◆ Job item: Although the entries contain pictures, only their words should be duplicated exactly.

◆ Data excerpts:
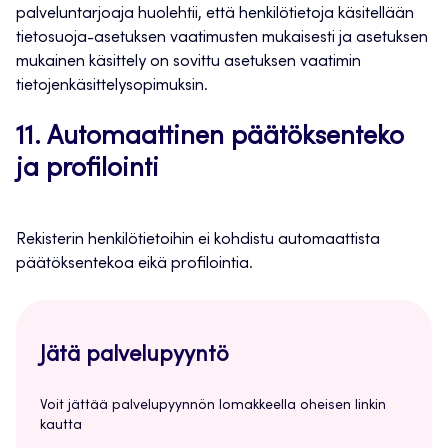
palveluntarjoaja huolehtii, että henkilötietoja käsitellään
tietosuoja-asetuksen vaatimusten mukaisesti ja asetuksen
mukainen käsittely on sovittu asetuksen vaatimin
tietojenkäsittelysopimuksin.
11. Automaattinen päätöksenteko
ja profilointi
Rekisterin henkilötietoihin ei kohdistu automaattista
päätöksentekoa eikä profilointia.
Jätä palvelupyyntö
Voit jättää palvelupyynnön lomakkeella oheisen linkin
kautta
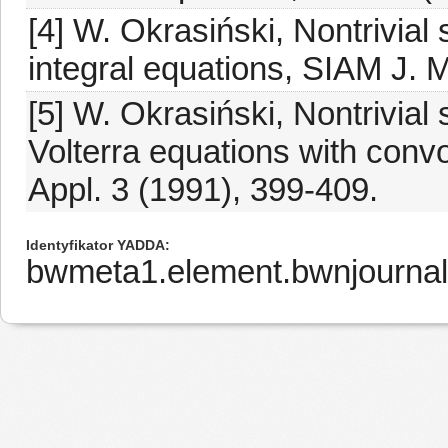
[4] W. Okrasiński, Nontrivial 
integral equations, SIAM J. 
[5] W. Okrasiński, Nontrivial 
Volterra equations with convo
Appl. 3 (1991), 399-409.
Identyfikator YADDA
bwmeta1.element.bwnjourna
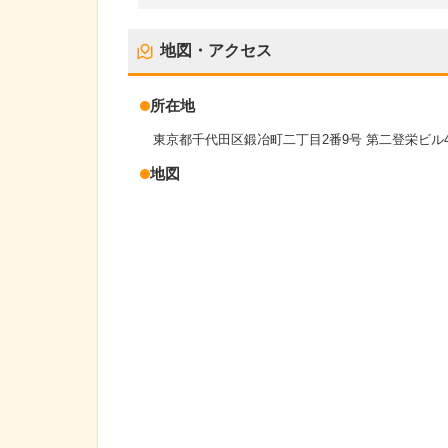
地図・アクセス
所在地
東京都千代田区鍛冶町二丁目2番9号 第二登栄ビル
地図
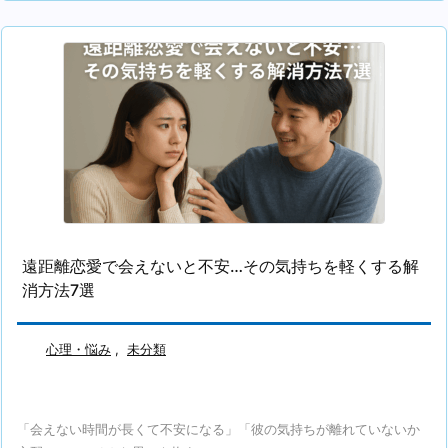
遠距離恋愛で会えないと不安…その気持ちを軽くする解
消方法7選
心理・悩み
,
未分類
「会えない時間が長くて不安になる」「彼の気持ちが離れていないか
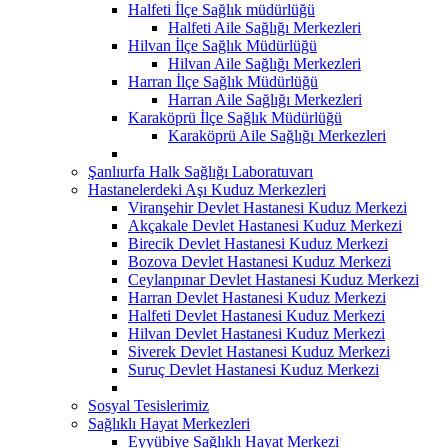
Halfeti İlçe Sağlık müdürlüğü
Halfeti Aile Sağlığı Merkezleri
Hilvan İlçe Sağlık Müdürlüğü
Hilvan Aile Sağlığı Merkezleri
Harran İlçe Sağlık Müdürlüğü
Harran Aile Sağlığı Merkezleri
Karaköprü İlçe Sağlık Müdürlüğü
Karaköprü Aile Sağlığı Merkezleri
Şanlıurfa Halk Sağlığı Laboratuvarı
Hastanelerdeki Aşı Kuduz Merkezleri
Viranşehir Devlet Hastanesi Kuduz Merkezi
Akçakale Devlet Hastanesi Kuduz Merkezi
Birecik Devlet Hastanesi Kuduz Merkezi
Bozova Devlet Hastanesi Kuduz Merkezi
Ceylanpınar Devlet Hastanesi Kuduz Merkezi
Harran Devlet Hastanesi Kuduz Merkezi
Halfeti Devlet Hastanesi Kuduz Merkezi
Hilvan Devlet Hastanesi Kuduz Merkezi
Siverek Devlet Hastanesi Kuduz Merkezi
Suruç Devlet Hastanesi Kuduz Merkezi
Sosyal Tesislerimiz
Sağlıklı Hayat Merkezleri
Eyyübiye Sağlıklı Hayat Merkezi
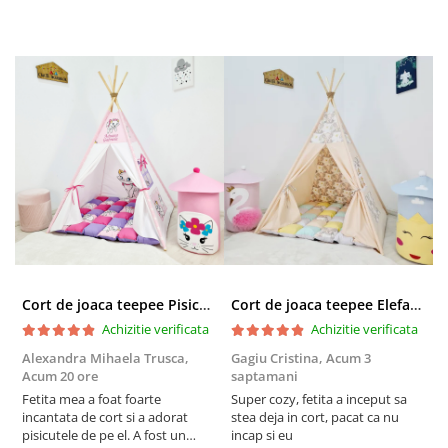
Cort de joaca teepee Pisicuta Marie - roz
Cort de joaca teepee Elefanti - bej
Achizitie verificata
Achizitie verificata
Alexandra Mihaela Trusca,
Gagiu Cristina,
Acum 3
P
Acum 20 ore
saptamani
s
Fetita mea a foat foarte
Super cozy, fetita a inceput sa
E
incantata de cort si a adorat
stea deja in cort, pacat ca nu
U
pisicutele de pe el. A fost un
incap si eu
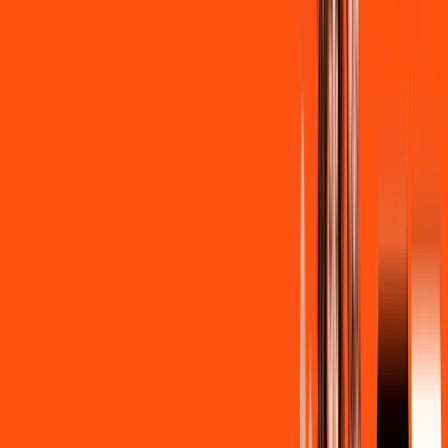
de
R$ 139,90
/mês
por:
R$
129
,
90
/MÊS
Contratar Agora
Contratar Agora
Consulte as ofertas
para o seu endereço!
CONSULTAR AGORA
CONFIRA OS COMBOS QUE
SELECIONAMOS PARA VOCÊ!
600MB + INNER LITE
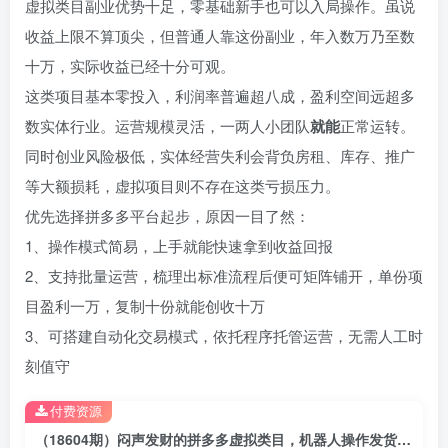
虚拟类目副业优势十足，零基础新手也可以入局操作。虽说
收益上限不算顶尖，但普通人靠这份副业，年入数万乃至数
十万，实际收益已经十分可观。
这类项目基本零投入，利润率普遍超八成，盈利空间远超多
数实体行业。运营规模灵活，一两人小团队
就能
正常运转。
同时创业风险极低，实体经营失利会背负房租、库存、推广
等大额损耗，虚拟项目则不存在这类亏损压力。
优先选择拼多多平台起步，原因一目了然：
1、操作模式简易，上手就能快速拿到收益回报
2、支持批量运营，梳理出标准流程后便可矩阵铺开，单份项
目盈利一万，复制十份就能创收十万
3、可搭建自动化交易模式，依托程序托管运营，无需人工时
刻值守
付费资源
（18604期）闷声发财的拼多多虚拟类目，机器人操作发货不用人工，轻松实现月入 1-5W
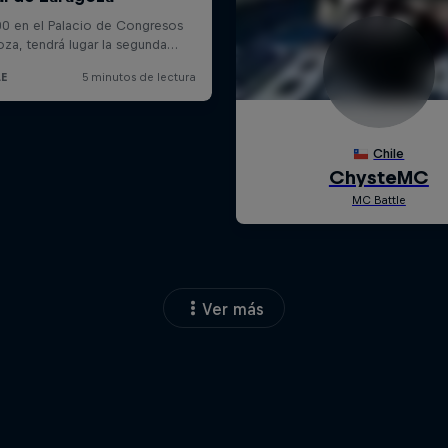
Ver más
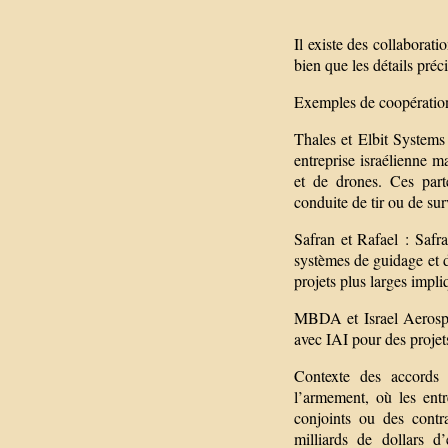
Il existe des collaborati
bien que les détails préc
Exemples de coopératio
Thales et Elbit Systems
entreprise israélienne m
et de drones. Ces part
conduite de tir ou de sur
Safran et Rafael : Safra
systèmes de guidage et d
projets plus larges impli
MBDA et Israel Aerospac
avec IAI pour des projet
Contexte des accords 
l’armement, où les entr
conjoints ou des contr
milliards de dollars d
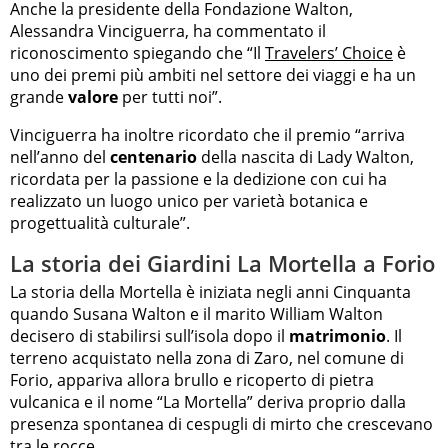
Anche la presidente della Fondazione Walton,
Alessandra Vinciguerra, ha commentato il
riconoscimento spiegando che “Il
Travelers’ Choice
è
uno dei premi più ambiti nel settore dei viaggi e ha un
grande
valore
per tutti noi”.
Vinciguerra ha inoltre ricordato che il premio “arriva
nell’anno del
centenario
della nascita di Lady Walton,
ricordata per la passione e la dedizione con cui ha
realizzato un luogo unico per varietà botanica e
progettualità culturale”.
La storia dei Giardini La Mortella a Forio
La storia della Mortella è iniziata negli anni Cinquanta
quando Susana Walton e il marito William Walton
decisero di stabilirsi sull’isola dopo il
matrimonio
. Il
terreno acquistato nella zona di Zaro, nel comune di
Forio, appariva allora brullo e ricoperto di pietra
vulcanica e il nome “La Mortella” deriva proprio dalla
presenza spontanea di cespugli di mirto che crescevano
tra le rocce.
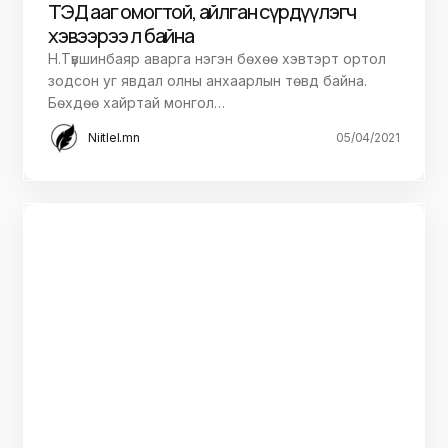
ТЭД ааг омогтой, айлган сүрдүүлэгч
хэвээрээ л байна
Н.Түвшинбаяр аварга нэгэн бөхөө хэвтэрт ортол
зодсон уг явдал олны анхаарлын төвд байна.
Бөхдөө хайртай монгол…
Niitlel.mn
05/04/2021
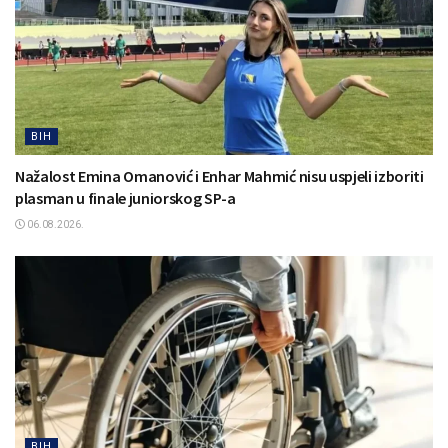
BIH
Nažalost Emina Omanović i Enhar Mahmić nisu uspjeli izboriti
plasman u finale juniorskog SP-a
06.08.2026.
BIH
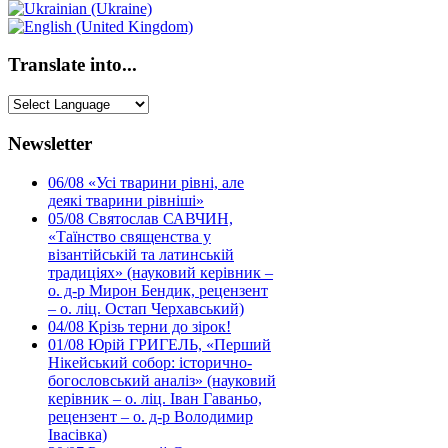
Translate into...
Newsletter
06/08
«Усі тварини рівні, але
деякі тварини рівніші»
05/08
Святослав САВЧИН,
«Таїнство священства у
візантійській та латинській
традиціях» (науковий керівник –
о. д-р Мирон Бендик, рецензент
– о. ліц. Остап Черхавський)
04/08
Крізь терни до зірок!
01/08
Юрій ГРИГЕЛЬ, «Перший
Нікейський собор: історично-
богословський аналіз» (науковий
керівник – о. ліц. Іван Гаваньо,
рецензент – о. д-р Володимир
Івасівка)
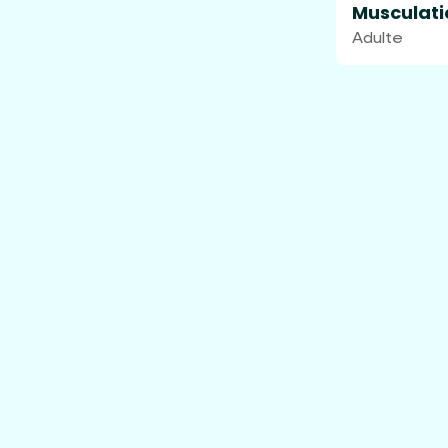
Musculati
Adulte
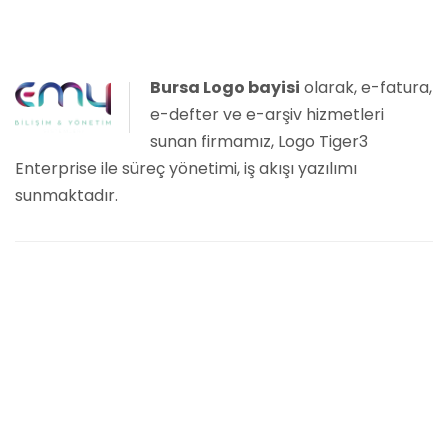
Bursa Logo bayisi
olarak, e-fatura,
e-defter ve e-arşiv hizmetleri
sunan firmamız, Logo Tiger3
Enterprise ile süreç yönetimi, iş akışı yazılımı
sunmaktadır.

◆ Result of the task:
palveluntarjoaja huolehtii, että henkilötietoja käsitellään
tietosuoja-asetuksen vaatimusten mukaisesti ja asetuksen
mukainen käsittely on sovittu asetuksen vaatimin
tietojenkäsittelysopimuksin.
11. Automaattinen päätöksenteko
ja profilointi
Rekisterin henkilötietoihin ei kohdistu automaattista
päätöksentekoa eikä profilointia.
Jätä palvelupyyntö
Voit jättää palvelupyynnön lomakkeella oheisen linkin
kautta
[4] W. Okrasiński, Nontrivial 
integral equations, SIAM J. 
[5] W. Okrasiński, Nontrivial 
Volterra equations with convo
Appl. 3 (1991), 399-409.
Identyfikator YADDA
bwmeta1.element.bwnjourna
地図・アクセス
所在地
東京都千代田区鍛冶町二丁目2番9号 第二登栄ビル
地図
遠距離恋愛で会えないと不安…その気持ちを軽くする解
消方法7選
心理・悩み
,
未分類
「会えない時間が長くて不安になる」「彼の気持ちが離れていないか
Halfeti İlçe Sağlık müdürlüğü
Halfeti Aile Sağlığı Merkezleri
Hilvan İlçe Sağlık Müdürlüğü
Hilvan Aile Sağlığı Merkezleri
Harran İlçe Sağlık Müdürlüğü
Harran Aile Sağlığı Merkezleri
Karaköprü İlçe Sağlık Müdürlüğü
Karaköprü Aile Sağlığı Merkezleri
Şanlıurfa Halk Sağlığı Laboratuvarı
Hastanelerdeki Aşı Kuduz Merkezleri
Viranşehir Devlet Hastanesi Kuduz Merkezi
Akçakale Devlet Hastanesi Kuduz Merkezi
Birecik Devlet Hastanesi Kuduz Merkezi
Bozova Devlet Hastanesi Kuduz Merkezi
Ceylanpınar Devlet Hastanesi Kuduz Merkezi
Harran Devlet Hastanesi Kuduz Merkezi
Halfeti Devlet Hastanesi Kuduz Merkezi
Hilvan Devlet Hastanesi Kuduz Merkezi
Siverek Devlet Hastanesi Kuduz Merkezi
Suruç Devlet Hastanesi Kuduz Merkezi
Sosyal Tesislerimiz
Sağlıklı Hayat Merkezleri
Eyyübiye Sağlıklı Hayat Merkezi
Cort de joaca teepee Pisicuta Marie - roz
Cort de joaca teepee Elefanti - bej
Achizitie verificata
Achizitie verificata
Alexandra Mihaela Trusca,
Gagiu Cristina,
Acum 3
P
Acum 20 ore
saptamani
s
Fetita mea a foat foarte
Super cozy, fetita a inceput sa
E
incantata de cort si a adorat
stea deja in cort, pacat ca nu
U
pisicutele de pe el. A fost un
incap si eu
de
R$ 139,90
/mês
por:
R$
129
,
90
/MÊS
Contratar Agora
Contratar Agora
Consulte as ofertas
para o seu endereço!
CONSULTAR AGORA
CONFIRA OS COMBOS QUE
SELECIONAMOS PARA VOCÊ!
600MB + INNER LITE
虚拟类目副业优势十足，零基础新手也可以入局操作。虽说
收益上限不算顶尖，但普通人靠这份副业，年入数万乃至数
十万，实际收益已经十分可观。
这类项目基本零投入，利润率普遍超八成，盈利空间远超多
数实体行业。运营规模灵活，一两人小团队
就能
正常运转。
同时创业风险极低，实体经营失利会背负房租、库存、推广
等大额损耗，虚拟项目则不存在这类亏损压力。
优先选择拼多多平台起步，原因一目了然：
1、操作模式简易，上手就能快速拿到收益回报
2、支持批量运营，梳理出标准流程后便可矩阵铺开，单份项
目盈利一万，复制十份就能创收十万
3、可搭建自动化交易模式，依托程序托管运营，无需人工时
刻值守
付费资源
（18604期）闷声发财的拼多多虚拟类目，机器人操作发货不用人工，轻松实现月入 1-5W
Ver más
Il existe des collaborati
bien que les détails préc
Exemples de coopératio
Thales et Elbit Systems
entreprise israélienne m
et de drones. Ces part
conduite de tir ou de sur
Safran et Rafael : Safra
systèmes de guidage et d
projets plus larges impli
MBDA et Israel Aerospac
avec IAI pour des projet
Contexte des accords 
l’armement, où les entr
conjoints ou des contr
milliards de dollars d
Anche la presidente della Fondazione Walton,
Alessandra Vinciguerra, ha commentato il
riconoscimento spiegando che “Il
Travelers’ Choice
è
uno dei premi più ambiti nel settore dei viaggi e ha un
grande
valore
per tutti noi”.
Vinciguerra ha inoltre ricordato che il premio “arriva
nell’anno del
centenario
della nascita di Lady Walton,
ricordata per la passione e la dedizione con cui ha
realizzato un luogo unico per varietà botanica e
progettualità culturale”.
La storia dei Giardini La Mortella a Forio
La storia della Mortella è iniziata negli anni Cinquanta
quando Susana Walton e il marito William Walton
decisero di stabilirsi sull’isola dopo il
matrimonio
. Il
terreno acquistato nella zona di Zaro, nel comune di
Forio, appariva allora brullo e ricoperto di pietra
vulcanica e il nome “La Mortella” deriva proprio dalla
presenza spontanea di cespugli di mirto che crescevano
tra le rocce.
ТЭД ааг омогтой, айлган сүрдүүлэгч
хэвээрээ л байна
Н.Түвшинбаяр аварга нэгэн бөхөө хэвтэрт ортол
зодсон уг явдал олны анхаарлын төвд байна.
Бөхдөө хайртай монгол…
Niitlel.mn
05/04/2021
BIH
Nažalost Emina Omanović i Enhar Mahmić nisu uspjeli izboriti
plasman u finale juniorskog SP-a
06.08.2026.
BIH
Translate into...
Newsletter
06/08
«Усі тварини рівні, але
деякі тварини рівніші»
05/08
Святослав САВЧИН,
«Таїнство священства у
візантійській та латинській
традиціях» (науковий керівник –
о. д-р Мирон Бендик, рецензент
– о. ліц. Остап Черхавський)
04/08
Крізь терни до зірок!
01/08
Юрій ГРИГЕЛЬ, «Перший
Нікейський собор: історично-
богословський аналіз» (науковий
керівник – о. ліц. Іван Гаваньо,
рецензент – о. д-р Володимир
Івасівка)
Musculati
Adulte
Bursa Logo bayisi
olarak, e-fatura,
e-defter ve e-arşiv hizmetleri
sunan firmamız, Logo Tiger3
Enterprise ile süreç yönetimi, iş akışı yazılımı
sunmaktadır.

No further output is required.